**Assigned task:**
What is needed here is every line of the records that includes "Greatbeard".

-- -- --

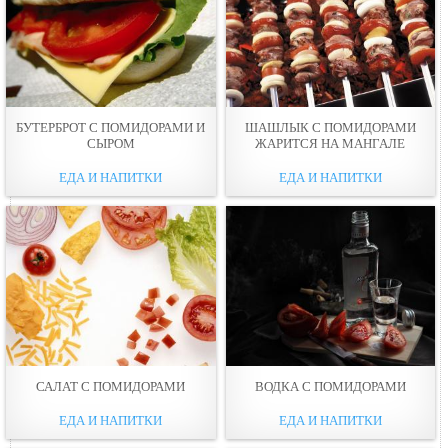
БУТЕРБРОТ С ПОМИДОРАМИ И
ШАШЛЫК С ПОМИДОРАМИ
СЫРОМ
ЖАРИТСЯ НА МАНГАЛЕ
ЕДА И НАПИТКИ
ЕДА И НАПИТКИ
САЛАТ С ПОМИДОРАМИ
ВОДКА С ПОМИДОРАМИ
ЕДА И НАПИТКИ
ЕДА И НАПИТКИ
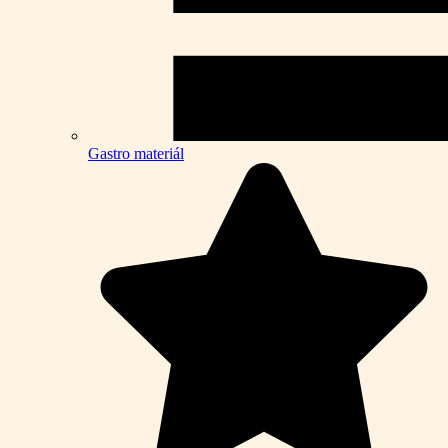
Gastro materiál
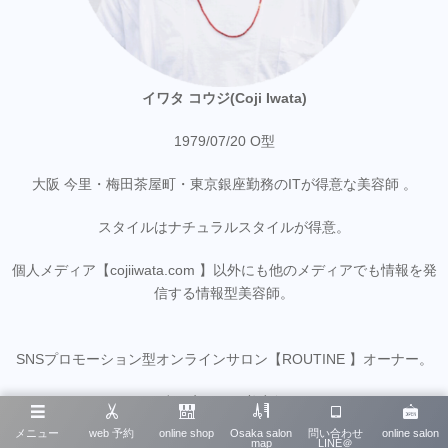
イワタ コウジ(Coji Iwata)
1979/07/20 O型
大阪 今里・梅田茶屋町・東京銀座勤務のITが得意な美容師 。
スタイルはナチュラルスタイルが得意。
個人メディア【cojiiwata.com 】以外にも他のメディアでも情報を発
信する情報型美容師。
SNSプロモーション型オンラインサロン【ROUTINE 】オーナー。
少し変わった美容師
はじめまして。美容師のイワタ コウジです。ただ僕は美容師と言
メニュー
web 予約
online shop
Osaka salon
問い合わせ
online salon
map
LINE＠
っても少し変わった美容師なのかも知れません。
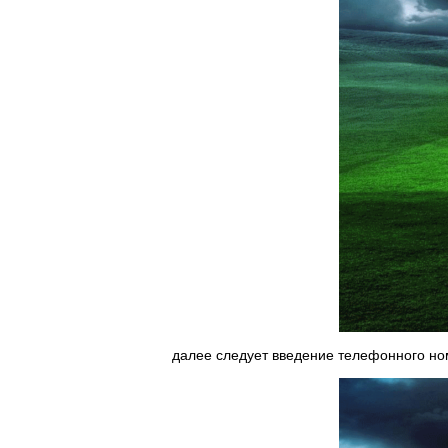
далее следует введение телефонного ном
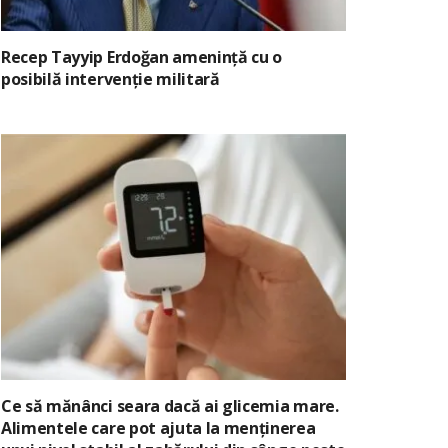
Recep Tayyip Erdoğan amenință cu o
posibilă intervenție militară
Ce să mănânci seara dacă ai glicemia mare.
Alimentele care pot ajuta la menținerea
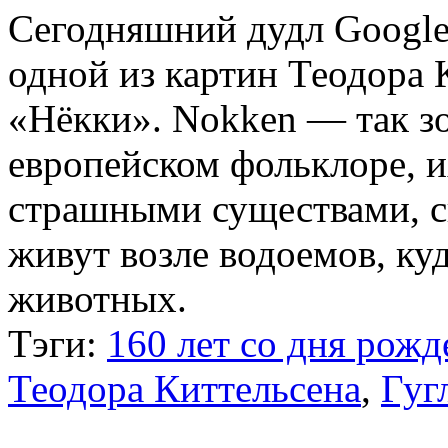
Сегодняшний дудл Google
одной из картин Теодора 
«Нёкки». Nokken — так зо
европейском фольклоре, 
страшными существами, с
живут возле водоемов, ку
животных.
Тэги:
160 лет со дня рож
Теодора Киттельсена
,
Гуг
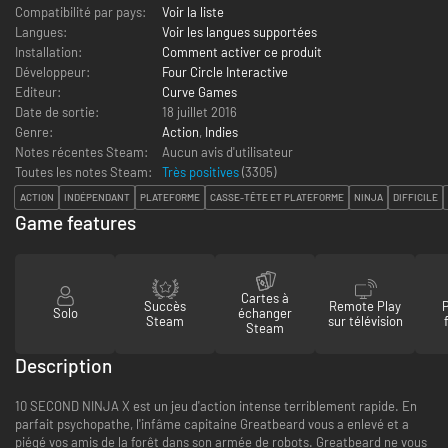
Compatibilité par pays:
Voir la liste
Langues:
Voir les langues supportées
Installation:
Comment activer ce produit
Développeur:
Four Circle Interactive
Editeur:
Curve Games
Date de sortie:
18 juillet 2016
Genre:
Action
,
Indies
Notes récentes Steam:
Aucun avis d'utilisateur
Toutes les notes Steam:
Très positives
(
3305
)
ACTION
INDÉPENDANT
PLATEFORME
CASSE-TÊTE ET PLATEFORME
NINJA
DIFFICILE
Game features
Cartes à
Succès
Remote Play
Solo
échanger
Steam
sur télévision
Steam
Description
10 SECOND NINJA X est un jeu d'action intense terriblement rapide. En
parfait psychopathe, l'infâme capitaine Greatbeard vous a enlevé et a
piégé vos amis de la forêt dans son armée de robots. Greatbeard ne vous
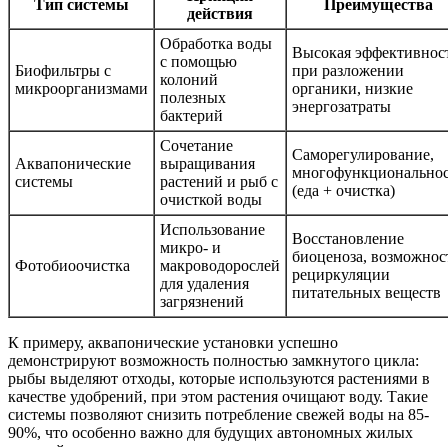
Тип системы
Преимущества
действия
Обработка воды
Высокая эффективнос
с помощью
Биофильтры с
при разложении
колоний
микроорганизмами
органики, низкие
полезных
энергозатраты
бактерий
Сочетание
Саморегулирование,
Аквапонические
выращивания
многофункциональнос
системы
растений и рыб с
(еда + очистка)
очисткой воды
Использование
Восстановление
микро- и
биоценоза, возможнос
Фотобиоочистка
макроводорослей
рециркуляции
для удаления
питательных веществ
загрязнений
К примеру, аквапонические установки успешно
демонстрируют возможность полностью замкнутого цикла:
рыбы выделяют отходы, которые используются растениями в
качестве удобрений, при этом растения очищают воду. Такие
системы позволяют снизить потребление свежей воды на 85-
90%, что особенно важно для будущих автономных жилых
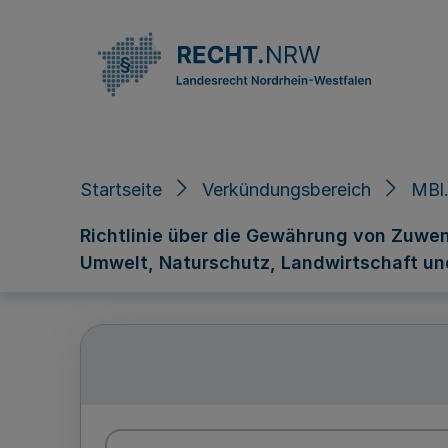
Direkt zum Inhalt
Startseite
Verkündungsbereich
MBl
Richtlinie über die Gewährung von Zuwen
Umwelt, Naturschutz, Landwirtschaft un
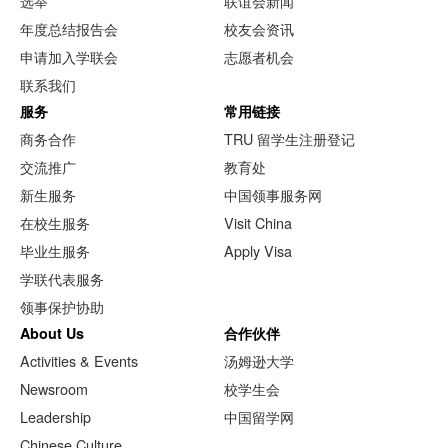
选举
联谊会新闻
年度总结报告会
校友会资讯
申请加入学联会
志愿者机会
联系我们
服务
常用链接
商务合作
TRU 留学生注册登记
交流推广
教育处
新生服务
中国领事服务网
在校生服务
Visit China
毕业生服务
Apply Visa
学联代表服务
领事保护协助
About Us
合作伙伴
Activities & Events
汤姆逊大学
Newsroom
校学生会
Leadership
中国留学网
Chinese Culture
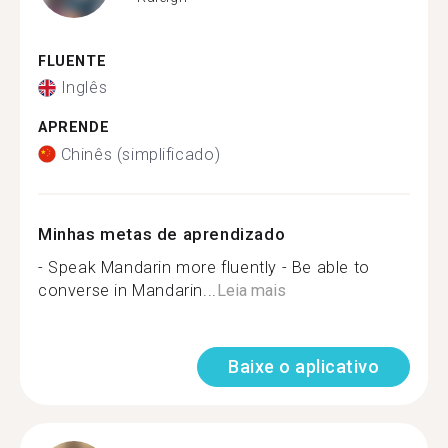
FLUENTE
Inglês
APRENDE
Chinês (simplificado)
Minhas metas de aprendizado
- Speak Mandarin more fluently - Be able to
converse in Mandarin...
Leia mais
Baixe o aplicativo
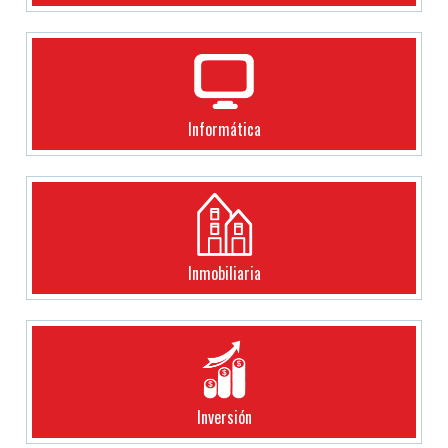
Informática
Inmobiliaria
Inversión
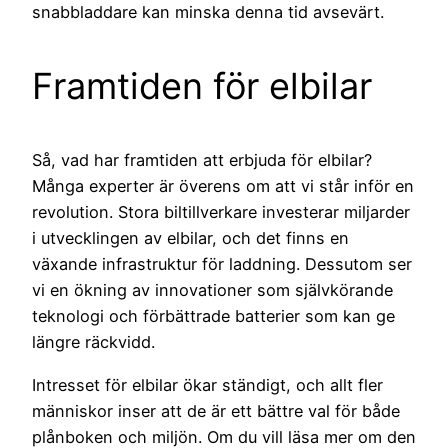
snabbladdare kan minska denna tid avsevärt.
Framtiden för elbilar
Så, vad har framtiden att erbjuda för elbilar?
Många experter är överens om att vi står inför en
revolution. Stora biltillverkare investerar miljarder
i utvecklingen av elbilar, och det finns en
växande infrastruktur för laddning. Dessutom ser
vi en ökning av innovationer som självkörande
teknologi och förbättrade batterier som kan ge
längre räckvidd.
Intresset för elbilar ökar ständigt, och allt fler
människor inser att de är ett bättre val för både
plånboken och miljön. Om du vill läsa mer om den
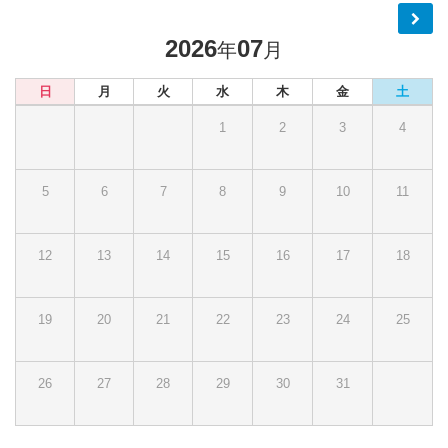
2026
07
年
月
日
月
火
水
木
金
土
1
2
3
4
5
6
7
8
9
10
11
12
13
14
15
16
17
18
19
20
21
22
23
24
25
26
27
28
29
30
31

-- -- --

**Result below:**
parfait psychopathe, l'infâme capitaine Greatbeard vous a enlevé et a
piégé vos amis de la forêt dans son armée de robots. Greatbeard ne vous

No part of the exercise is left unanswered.